On the occasion of Women’s History Month, and in conjunction with the National Museum of Women in the Arts’ second annual #5WomenArtists campaign, we're highlighting five women artists with works in our collection each Wednesday this month. This week we focus on artists who were active in the 1970s, ’80s, ’90s, and beyond.
Louise Bourgeois’s emotionally charged work pulls from highly autobiographical roots. A fundamental part of her practice revolves around memory, as she dealt with the traumas of her past through a cathartic artmaking experience. The Albright-Knox owns five works by Bourgeois, including Nature Study (Pink Eyes), 1984, which is currently on view in the 1962 Building. Her repeated use of eyes in her work underscores her belief in the validity and importance of vision and communication.
Tracey Emin is perhaps best known for the witty and highly sexual text that appears in her work. The white neon words that spell out the title of the Albright-Knox’s Only God Knows I’m Good, 2009 (produced 2011), suggest that Emin’s bad-girl image has become so ubiquitous that only a higher power could be aware of her more angelic side. This work was installed in the Sculpture Court above the doors overlooking the Delaware Stairs for DECADE: Contemporary Collecting 2002–2012 in 2012 and remains there today.
Many of Jenny Holzer’s works focus on the printed word. In 1990, to accompany Jenny Holzer: The Venice Installation—originally organized by Albright-Knox Chief Curator Michael Auping for the 1990 Venice Biennale—Holzer created four marble benches specifically for the Albright-Knox’s Sculpture Court.

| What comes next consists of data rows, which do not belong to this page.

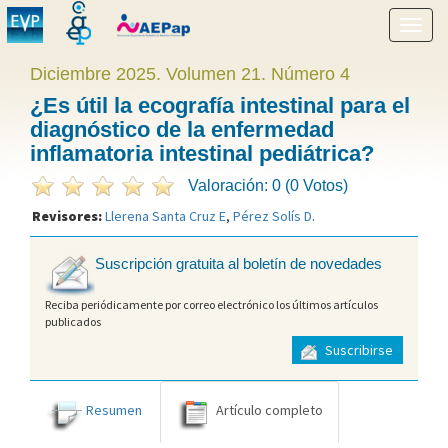
Mostr
menú
Diciembre 2025. Volumen 21. Número 4
¿Es útil la ecografía intestinal para el
diagnóstico de la enfermedad
inflamatoria intestinal pediátrica?
Valoración: 0 (0 Votos)
Revisores:
Llerena Santa Cruz E
,
Pérez Solís D
.
Suscripción gratuita al boletín de novedades
Reciba periódicamente por correo electrónico los últimos artículos
publicados
Suscribirse
Resumen
Artículo completo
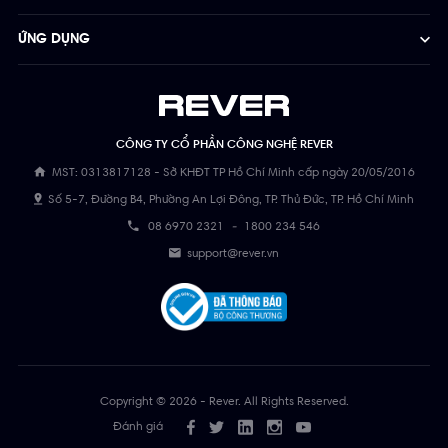
ỨNG DỤNG
CÔNG TY CỔ PHẦN CÔNG NGHỆ REVER
MST: 0313817128 - Sở KHĐT TP Hồ Chí Minh cấp ngày 20/05/2016
Số 5-7, Đường B4, Phường An Lợi Đông, TP. Thủ Đức, TP. Hồ Chí Minh
08 6970 2321
-
1800 234 546
support@rever.vn
Copyright © 2026 - Rever. All Rights Reserved.
Đánh giá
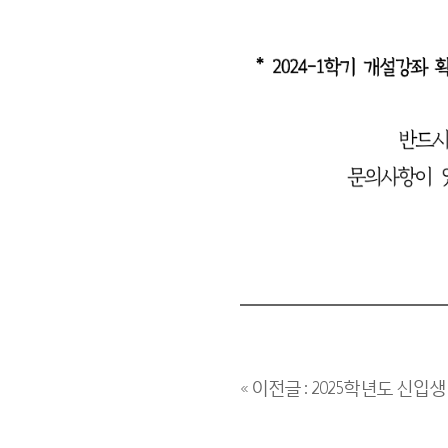
« 이전글 : 2025학년도 신입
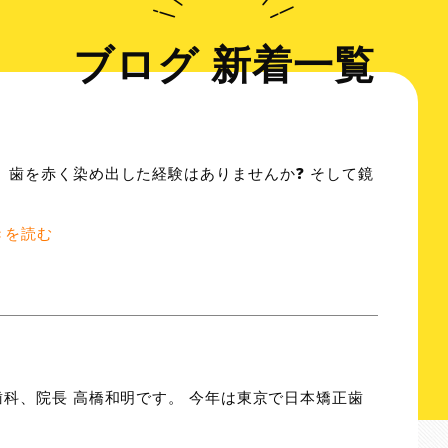
ブログ 新着一覧
）
で、歯を赤く染め出した経験はありませんか❓ そして鏡
きを読む
歯科、院長 高橋和明です。 今年は東京で日本矯正歯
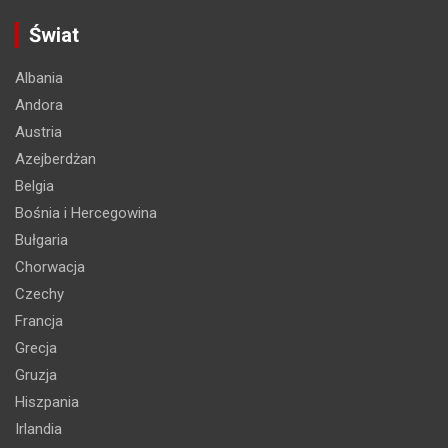
Świat
Albania
Andora
Austria
Azejberdżan
Belgia
Bośnia i Hercegowina
Bułgaria
Chorwacja
Czechy
Francja
Grecja
Gruzja
Hiszpania
Irlandia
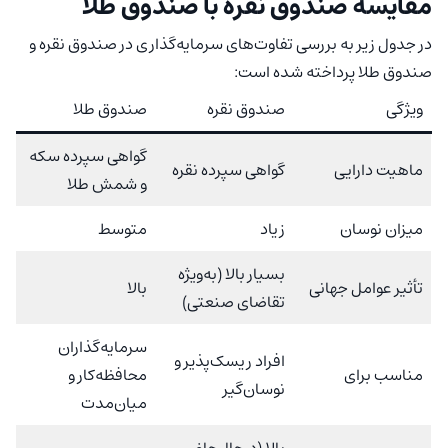
مقایسه صندوق نقره با صندوق طلا
در جدول زیر به بررسی تفاوت‌های سرمایه‌گذاری در صندوق نقره و
صندوق طلا پرداخته شده است:
ویژگی
صندوق نقره
صندوق طلا
گواهی سپرده سکه
ماهیت دارایی
گواهی سپرده نقره
و شمش طلا
میزان نوسان
زیاد
متوسط
بسیار بالا (به‌ویژه
تأثیر عوامل جهانی
بالا
تقاضای صنعتی)
سرمایه‌گذاران
افراد ریسک‌پذیر و
مناسب برای
محافظه‌کار و
نوسان‌گیر
میان‌مدت
بالا (درحال‌حاضر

Holzer’s signature themes of “sex, death, and war” are reflected in the selections from her “Truisms,” “Inflammatory Essays,” “Survival,” and “Under a Rock” series that are engraved on Untitled (The Buffalo Installation), 1991.
Since her career began in the late 1970s, Sherrie Levine has continually appropriated works by male modern masters as a means to comment on issues of originality, authorship, and authenticity. The Albright-Knox’s Equivalents: After Stieglitz 1–18, 2006, consists of 18 digitized and pixilated photographic prints after American photographer Alfred Stieglitz’s series “Equivalents,” 1922–35, which featured analogue images of clouds that are understood to be abstract correlatives of Stieglitz’s own experiences and feelings.
Cindy Sherman is among the most well-known photographers working today, using herself as various fictive protagonists in allegorical and imaginative worlds, including in her iconic “Untitled Film Still” series. Several of Sherman’s 29 works in the Albright-Knox’s collection were recently on view in 2012’s Wish You Were Here: The Buffalo Avant-garde in the 1970s alongside the first re-creation of her A Play of Selves since its original 1976 installation at Hallwalls, which she helped found in 1974 with Charles Clough, Robert Longo, and others.